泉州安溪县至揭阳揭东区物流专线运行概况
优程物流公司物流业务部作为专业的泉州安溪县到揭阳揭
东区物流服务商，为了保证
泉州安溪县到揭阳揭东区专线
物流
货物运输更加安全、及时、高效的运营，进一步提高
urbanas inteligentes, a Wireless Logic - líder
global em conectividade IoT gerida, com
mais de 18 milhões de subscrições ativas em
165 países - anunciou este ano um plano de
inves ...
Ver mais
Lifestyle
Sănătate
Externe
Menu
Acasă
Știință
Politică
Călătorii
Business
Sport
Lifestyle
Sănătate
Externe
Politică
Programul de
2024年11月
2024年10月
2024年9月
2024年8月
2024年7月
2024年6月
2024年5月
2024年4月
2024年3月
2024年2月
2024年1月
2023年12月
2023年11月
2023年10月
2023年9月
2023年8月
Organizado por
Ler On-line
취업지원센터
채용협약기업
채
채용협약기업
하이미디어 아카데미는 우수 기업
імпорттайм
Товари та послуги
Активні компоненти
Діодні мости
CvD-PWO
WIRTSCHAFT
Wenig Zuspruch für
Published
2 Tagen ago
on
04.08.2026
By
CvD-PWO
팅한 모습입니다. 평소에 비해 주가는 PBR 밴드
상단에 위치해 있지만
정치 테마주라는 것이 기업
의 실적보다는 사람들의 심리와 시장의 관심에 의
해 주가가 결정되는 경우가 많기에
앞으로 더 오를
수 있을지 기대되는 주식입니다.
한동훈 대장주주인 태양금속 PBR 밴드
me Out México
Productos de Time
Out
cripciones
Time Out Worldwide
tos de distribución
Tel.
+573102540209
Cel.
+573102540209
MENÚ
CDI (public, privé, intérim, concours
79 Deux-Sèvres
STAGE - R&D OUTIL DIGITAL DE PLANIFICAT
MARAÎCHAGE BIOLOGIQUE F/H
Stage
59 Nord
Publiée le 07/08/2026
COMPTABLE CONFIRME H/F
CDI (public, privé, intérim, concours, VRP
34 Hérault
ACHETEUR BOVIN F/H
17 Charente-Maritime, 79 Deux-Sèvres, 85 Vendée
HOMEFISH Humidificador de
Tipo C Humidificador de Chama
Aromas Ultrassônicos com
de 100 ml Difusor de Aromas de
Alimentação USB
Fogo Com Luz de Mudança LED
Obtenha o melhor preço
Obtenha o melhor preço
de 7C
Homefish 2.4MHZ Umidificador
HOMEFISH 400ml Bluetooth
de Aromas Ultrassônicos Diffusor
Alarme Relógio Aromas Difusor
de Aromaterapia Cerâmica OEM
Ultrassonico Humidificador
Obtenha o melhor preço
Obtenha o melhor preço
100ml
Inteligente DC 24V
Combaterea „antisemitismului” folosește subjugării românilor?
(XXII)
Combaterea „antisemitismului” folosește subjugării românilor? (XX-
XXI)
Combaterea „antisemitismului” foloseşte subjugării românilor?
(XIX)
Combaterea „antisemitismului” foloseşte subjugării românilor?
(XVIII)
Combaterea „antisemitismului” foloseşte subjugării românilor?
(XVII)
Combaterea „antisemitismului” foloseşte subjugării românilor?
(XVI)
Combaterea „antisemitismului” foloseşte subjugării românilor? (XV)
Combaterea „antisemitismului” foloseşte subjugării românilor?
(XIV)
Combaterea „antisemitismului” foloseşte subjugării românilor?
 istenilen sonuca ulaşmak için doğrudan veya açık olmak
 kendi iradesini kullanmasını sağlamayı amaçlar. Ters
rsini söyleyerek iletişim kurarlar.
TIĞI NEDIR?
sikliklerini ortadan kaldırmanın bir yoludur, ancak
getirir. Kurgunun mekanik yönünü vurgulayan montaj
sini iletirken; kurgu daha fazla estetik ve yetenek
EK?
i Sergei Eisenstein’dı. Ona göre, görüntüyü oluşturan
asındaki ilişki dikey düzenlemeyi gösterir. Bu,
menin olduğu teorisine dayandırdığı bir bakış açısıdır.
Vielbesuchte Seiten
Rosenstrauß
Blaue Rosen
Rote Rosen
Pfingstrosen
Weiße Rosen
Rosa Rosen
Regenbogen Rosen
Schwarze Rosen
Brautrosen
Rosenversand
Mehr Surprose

▸ What you should do:
The whole listing should be restated word for word.

▸ Task output:
泉州安溪县至揭阳揭东区物流专线运行概况
优程物流公司物流业务部作为专业的泉州安溪县到揭阳揭
东区物流服务商，为了保证
泉州安溪县到揭阳揭东区专线
物流
货物运输更加安全、及时、高效的运营，进一步提高
urbanas inteligentes, a Wireless Logic - líder
global em conectividade IoT gerida, com
mais de 18 milhões de subscrições ativas em
165 países - anunciou este ano um plano de
inves ...
Ver mais
Lifestyle
Sănătate
Externe
Menu
Acasă
Știință
Politică
Călătorii
Business
Sport
Lifestyle
Sănătate
Externe
Politică
Programul de
2024年11月
2024年10月
2024年9月
2024年8月
2024年7月
2024年6月
2024年5月
2024年4月
2024年3月
2024年2月
2024年1月
2023年12月
2023年11月
2023年10月
2023年9月
2023年8月
Organizado por
Ler On-line
취업지원센터
채용협약기업
채
채용협약기업
하이미디어 아카데미는 우수 기업
імпорттайм
Товари та послуги
Активні компоненти
Діодні мости
CvD-PWO
WIRTSCHAFT
Wenig Zuspruch für
Published
2 Tagen ago
on
04.08.2026
By
CvD-PWO
팅한 모습입니다. 평소에 비해 주가는 PBR 밴드
상단에 위치해 있지만
정치 테마주라는 것이 기업
의 실적보다는 사람들의 심리와 시장의 관심에 의
해 주가가 결정되는 경우가 많기에
앞으로 더 오를
수 있을지 기대되는 주식입니다.
한동훈 대장주주인 태양금속 PBR 밴드
me Out México
Productos de Time
Out
cripciones
Time Out Worldwide
tos de distribución
Tel.
+573102540209
Cel.
+573102540209
MENÚ
CDI (public, privé, intérim, concours
79 Deux-Sèvres
STAGE - R&D OUTIL DIGITAL DE PLANIFICAT
MARAÎCHAGE BIOLOGIQUE F/H
Stage
59 Nord
Publiée le 07/08/2026
COMPTABLE CONFIRME H/F
CDI (public, privé, intérim, concours, VRP
34 Hérault
ACHETEUR BOVIN F/H
17 Charente-Maritime, 79 Deux-Sèvres, 85 Vendée
HOMEFISH Humidificador de
Tipo C Humidificador de Chama
Aromas Ultrassônicos com
de 100 ml Difusor de Aromas de
Alimentação USB
Fogo Com Luz de Mudança LED
Obtenha o melhor preço
Obtenha o melhor preço
de 7C
Homefish 2.4MHZ Umidificador
HOMEFISH 400ml Bluetooth
de Aromas Ultrassônicos Diffusor
Alarme Relógio Aromas Difusor
de Aromaterapia Cerâmica OEM
Ultrassonico Humidificador
Obtenha o melhor preço
Obtenha o melhor preço
100ml
Inteligente DC 24V
Combaterea „antisemitismului” folosește subjugării românilor?
(XXII)
Combaterea „antisemitismului” folosește subjugării românilor? (XX-
XXI)
Combaterea „antisemitismului” foloseşte subjugării românilor?
(XIX)
Combaterea „antisemitismului” foloseşte subjugării românilor?
(XVIII)
Combaterea „antisemitismului” foloseşte subjugării românilor?
(XVII)
Combaterea „antisemitismului” foloseşte subjugării românilor?
(XVI)
Combaterea „antisemitismului” foloseşte subjugării românilor? (XV)
Combaterea „antisemitismului” foloseşte subjugării românilor?
(XIV)
Combaterea „antisemitismului” foloseşte subjugării românilor?
 istenilen sonuca ulaşmak için doğrudan veya açık olmak
 kendi iradesini kullanmasını sağlamayı amaçlar. Ters
rsini söyleyerek iletişim kurarlar.
TIĞI NEDIR?
sikliklerini ortadan kaldırmanın bir yoludur, ancak
getirir. Kurgunun mekanik yönünü vurgulayan montaj
sini iletirken; kurgu daha fazla estetik ve yetenek
EK?
i Sergei Eisenstein’dı. Ona göre, görüntüyü oluşturan
asındaki ilişki dikey düzenlemeyi gösterir. Bu,
menin olduğu teorisine dayandırdığı bir bakış açısıdır.
Vielbesuchte Seiten
Rosenstrauß
Blaue Rosen
Rote Rosen
Pfingstrosen
Weiße Rosen
Rosa Rosen
Regenbogen Rosen
Schwarze Rosen
Brautrosen
Rosenversand
Mehr Surprose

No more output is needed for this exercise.